Sunday, February 01, 2015

ラーメンおいげん






 おいげんのラーメンは、冷えた身体を温かくしてくれた。
 ラーメンは、冬の季語であってもいいかもしれない。








二月






  スタートは梅から。
  春のリレーは、菜の花、さくらと続いて行く。









Saturday, January 31, 2015

鳥栖駅





  先週の土曜日、友と別れてこのホームに立った。
  32年前、このホームで見送ってくれた友と別れて
  ひとりホームに立った。











Sunday, January 18, 2015

一九ラーメン



 写真は福岡市南区の一九ラーメン大橋店のラーメンである。一九ラーメンは福岡市を中心に8店舗存在するが、ここ大橋店が本店のようである。
 スープは甘くまろやかで、なつかしを感じさせる味わいである。昨今、過激に味がエスカレートしていく博多ラーメン界の中で、変わらぬ古き良き一杯であり、今後も残り続ける一杯だと思う。
 私は年に一度ほどこの店を訪れているが、以前からどこかの味に似ていると思っていた。昨日も食べ終えてやはりどこかの味に似ていると考えていたら、ふとそれがどこだか思い出すことができた。それは長崎の一休軒である。
 長崎一休軒はすでに閉店となっているようだが、その発祥は佐賀の一休軒らしい。私は佐賀の一休軒を食べたことはないが、一九ラーメンのスープは長崎一休軒に似ている。そこまで考えた時、屋号の類似にはたと気付いた。一休と一九、あくまでこれは私の推測でありその域を出ないが、遠い昔、師弟関係があったのかもしれない。
 その空想によりラーメンへの思いは更に募る。一杯のスープの系譜を辿り、激動の昭和の中で世に広まったラーメンに、深くロマンを感じるのである。





廃線の痕跡




 土曜日、旧国鉄時代の筑肥線跡を歩いてみた。
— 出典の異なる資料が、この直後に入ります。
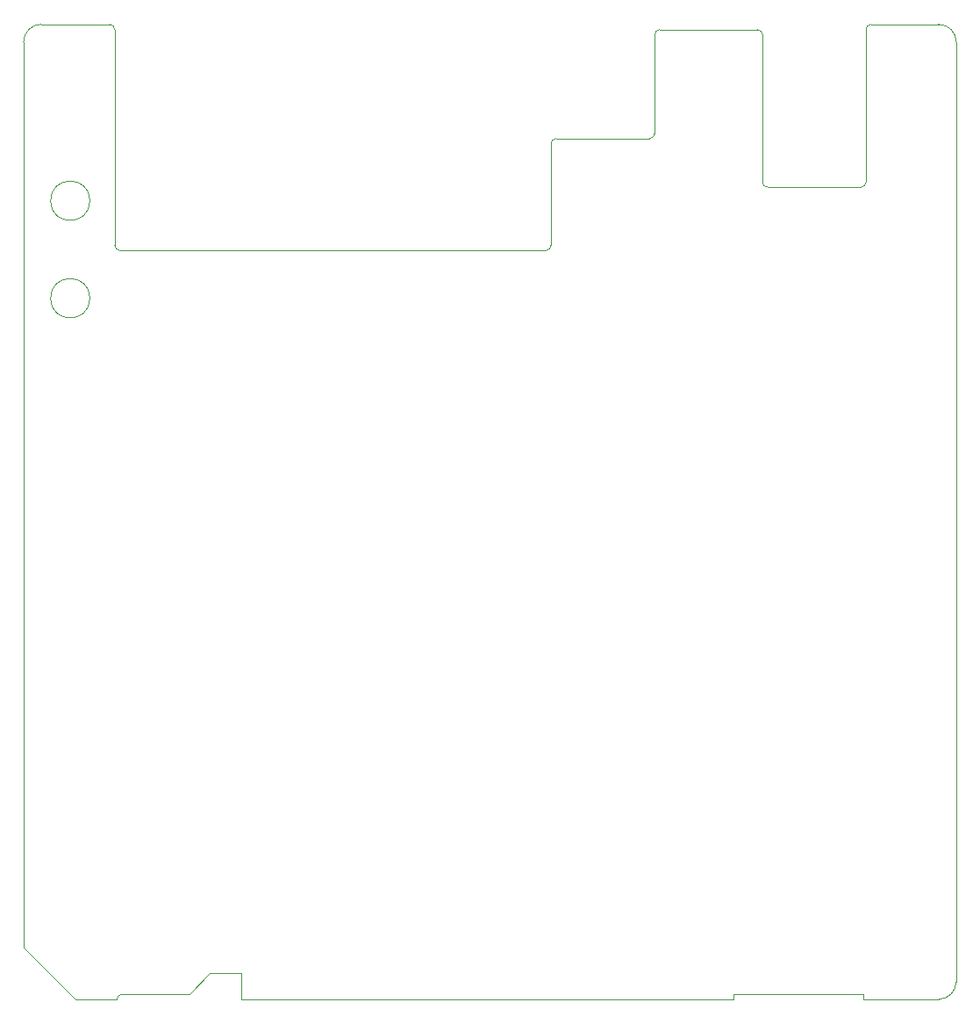
<source format=gm1>
G04 #@! TF.GenerationSoftware,KiCad,Pcbnew,(5.1.8)-1*
G04 #@! TF.CreationDate,2021-11-04T15:10:50+01:00*
G04 #@! TF.ProjectId,Greaseweazle FB1,47726561-7365-4776-9561-7a6c65204642,rev?*
G04 #@! TF.SameCoordinates,Original*
G04 #@! TF.FileFunction,Profile,NP*
%FSLAX46Y46*%
G04 Gerber Fmt 4.6, Leading zero omitted, Abs format (unit mm)*
G04 Created by KiCad (PCBNEW (5.1.8)-1) date 2021-11-04 15:10:50*
%MOMM*%
%LPD*%
G01*
G04 APERTURE LIST*
G04 #@! TA.AperFunction,Profile*
%ADD10C,0.050000*%
G04 #@! TD*
G04 APERTURE END LIST*
D10*
X158900000Y-66500000D02*
G75*
G02*
X159400000Y-66000000I500000J0D01*
G01*
X159400000Y-66000000D02*
X168400000Y-66000000D01*
X158900000Y-76300000D02*
X158900000Y-66500000D01*
X158900000Y-76300000D02*
G75*
G02*
X158400000Y-76800000I-500000J0D01*
G01*
X188800000Y-70700000D02*
X179800000Y-70700000D01*
X189300000Y-55500000D02*
X189300000Y-70200000D01*
X189300000Y-70200000D02*
G75*
G02*
X188800000Y-70700000I-500000J0D01*
G01*
X179300000Y-70200000D02*
X179300000Y-56000000D01*
X179800000Y-70700000D02*
G75*
G02*
X179300000Y-70200000I0J500000D01*
G01*
X178800000Y-55500000D02*
G75*
G02*
X179300000Y-56000000I0J-500000D01*
G01*
X168900000Y-56000000D02*
G75*
G02*
X169400000Y-55500000I500000J0D01*
G01*
X168900000Y-56000000D02*
X168900000Y-65500000D01*
X178800000Y-55500000D02*
X169400000Y-55500000D01*
X168900000Y-65500000D02*
G75*
G02*
X168400000Y-66000000I-500000J0D01*
G01*
X117300000Y-76800000D02*
G75*
G02*
X116800000Y-76300000I0J500000D01*
G01*
X117300000Y-76800000D02*
X158400000Y-76800000D01*
X114400000Y-81407000D02*
G75*
G03*
X114400000Y-81407000I-1900000J0D01*
G01*
X114400000Y-72009000D02*
G75*
G03*
X114400000Y-72009000I-1900000J0D01*
G01*
X198000000Y-147300000D02*
G75*
G02*
X196300000Y-149000000I-1700000J0D01*
G01*
X196300000Y-55000000D02*
G75*
G02*
X198000000Y-56700000I0J-1700000D01*
G01*
X176500000Y-148500000D02*
X185000000Y-148500000D01*
X176500000Y-149000000D02*
X176500000Y-148500000D01*
X189000000Y-149000000D02*
X196300000Y-149000000D01*
X189000000Y-148500000D02*
X185000000Y-148500000D01*
X189000000Y-149000000D02*
X189000000Y-148500000D01*
X117000000Y-149000000D02*
X113000000Y-149000000D01*
X129000000Y-146500000D02*
X129000000Y-149000000D01*
X117000000Y-149000000D02*
G75*
G02*
X117500000Y-148500000I500000J0D01*
G01*
X126000000Y-146500000D02*
X129000000Y-146500000D01*
X124000000Y-148500000D02*
X126000000Y-146500000D01*
X117500000Y-148500000D02*
X124000000Y-148500000D01*
X113000000Y-149000000D02*
X108000000Y-144000000D01*
X189300000Y-55500000D02*
G75*
G02*
X189800000Y-55000000I500000J0D01*
G01*
X116300000Y-55000000D02*
G75*
G02*
X116800000Y-55500000I0J-500000D01*
G01*
X109700000Y-55000000D02*
X116300000Y-55000000D01*
X116800000Y-55500000D02*
X116800000Y-76300000D01*
X108000000Y-56700000D02*
G75*
G02*
X109700000Y-55000000I1700000J0D01*
G01*
X108000000Y-144000000D02*
X108000000Y-56700000D01*
X176500000Y-149000000D02*
X129000000Y-149000000D01*
X198000000Y-56700000D02*
X198000000Y-147300000D01*
X189800000Y-55000000D02*
X196300000Y-55000000D01*
M02*

</source>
現在JR筑肥線は、福岡市営地下鉄の運行開始により、姪浜駅から唐津駅までとなっているが、1983年の運行開始以前は博多駅から筑前簑島・筑前高宮・小笹・鳥飼・西新を経て姪浜へと続いていた。
 私が高校時代、糸島方面から来ていた友人も、鹿児島本線を利用していた私たちと同じように博多駅のホームに立ち、帰りの列車を待った。天神で遊んで帰る時など彼らは、西鉄大牟田線の平尾駅で下車し、筑前高宮で筑肥線に乗り換えて帰っていた。
 その廃線となった区間を歩いてみようと思い立った。写真は博多駅から南に線路沿いを歩いて、当時筑肥線が分岐していた辺りである。この辺りから、筑肥線は鹿児島本線と分かれ西へ向かっていた。当時路線があったところは公園の緑道となり、更には車道となって西へと延びている。その緑道をひとり歩いた。遠い昔、同級生の友人たちが見ていた車窓に広がる風景を、想像しながら。
 やがて緑道も終わりに近づく頃、筑前蓑島駅のホーム跡に遭遇した。駅名標のレプリカとともにホームの一部が残されていたのである。その駅名標の前で写真を撮り、そしてそのホームに立ってみた。およそ30年前まで、この辺りの人々はこのホームに立ち、博多へと向かう列車を待ったのである。そのホームに立ち、辺りを見渡して見る。今では民家がぎっしりと建ち並んでいるが、当時はまだのどかな風景だったことだろう。
 それから辺りを見回し、誰もいないことを確認して、駅員の指差し確認の真似をしてみた。右手の人差し指で指差しながら、「右よし、左よし」と小声でつぶやく。どんよりした冬空の下、ひとりホーム跡に立ってうれしそうに指差し確認をしている自分が、なんだか滑稽で愛おしく思える。それで満足してホームを降り、私はさらに緑道を西へと歩いた。








Sunday, January 04, 2015

華風福寿飯店




 正月三日、今年一杯目の麺を食べた。2015年記念すべき一杯目となったのは華風福寿飯店(福岡市中央区)のちゃんぽんである。神社へ参拝に行く途中に久しぶりに立ち寄った、
 私は以前長崎に6年ほど住んでいた。6年間、本場長崎でちゃんぽんを食べまくった経験から言えば、ここ華風のちゃんぽんは正統派で本物のちゃんぽんである。スープはクリーミーで甘くまろやか。一杯啜るごとに幸せな気分に包まれて行く。私の中では福岡一であり、ここのちゃんぽんに勝る一杯があれば教えて欲しいくらいである。
 かなりの量があったが一気に食べ終え、ジャスミンティーで口の中をきれいにすすぎ、店を後にする。久しぶりに訪れたが、今年一杯目に相応しいちゃんぽんであった。
 





Saturday, January 03, 2015

謹賀新年





 みなさん、明けましておめでとうございます。
 旧年中はご愛顧を賜り、厚く御礼申し上げます。


 福岡地方は大晦日から荒れ模様の天気となった。時折みぞれ混じりの雪が降り、突風が吹き荒れた。そんな中、昨日は近くの神社に一人お詣りに行った。我が家から地下鉄で三つ目の駅。年末から食べ過ぎているので、歩いて神社まで行くことにした。
 神社に着くと思ったほど参拝客がいない。一昨年お詣りしたときは30分ほど並んで待ったが、すんなりと参拝を済ませることができた。お詣りを済ませて売店を覗くと、ダルマ付きのおみくじが売られてあった。おみくじにはあまり興味はないが、ダルマが欲しくて買うことにした。
 ダルマおみくじをバックに入れ、雪の中を駅に向かった。まだシャッターが閉まっている店の軒先で雪を避けつつ駅に向かう。ようやく家に帰り着いてダルマにマジックで目を入れ、それからおみくじを開いた。大吉である。まんざら悪い気はしない。そしておみくじには一首の歌が書き記されていた。

 桃桜 花とりどりに 咲き出でて
 風長閑なる 庭の面哉

 誰が詠んだか知らないが、明るくそしておだやかな正月らしい歌である。しかし、歌の解説には、この一年華々しくなるが、謙虚に慎ましく生きろよと、そのようなことが書かれてあった。今まで、あまり華々しい人生を歩いて来てはいないが、もし、そんなことがあれば、この歌の教えを思い出したいと思う。思い出す必要が出てくることを期待したいと思うのであった。


 本年も一年、どうぞよろしくお願いいたします。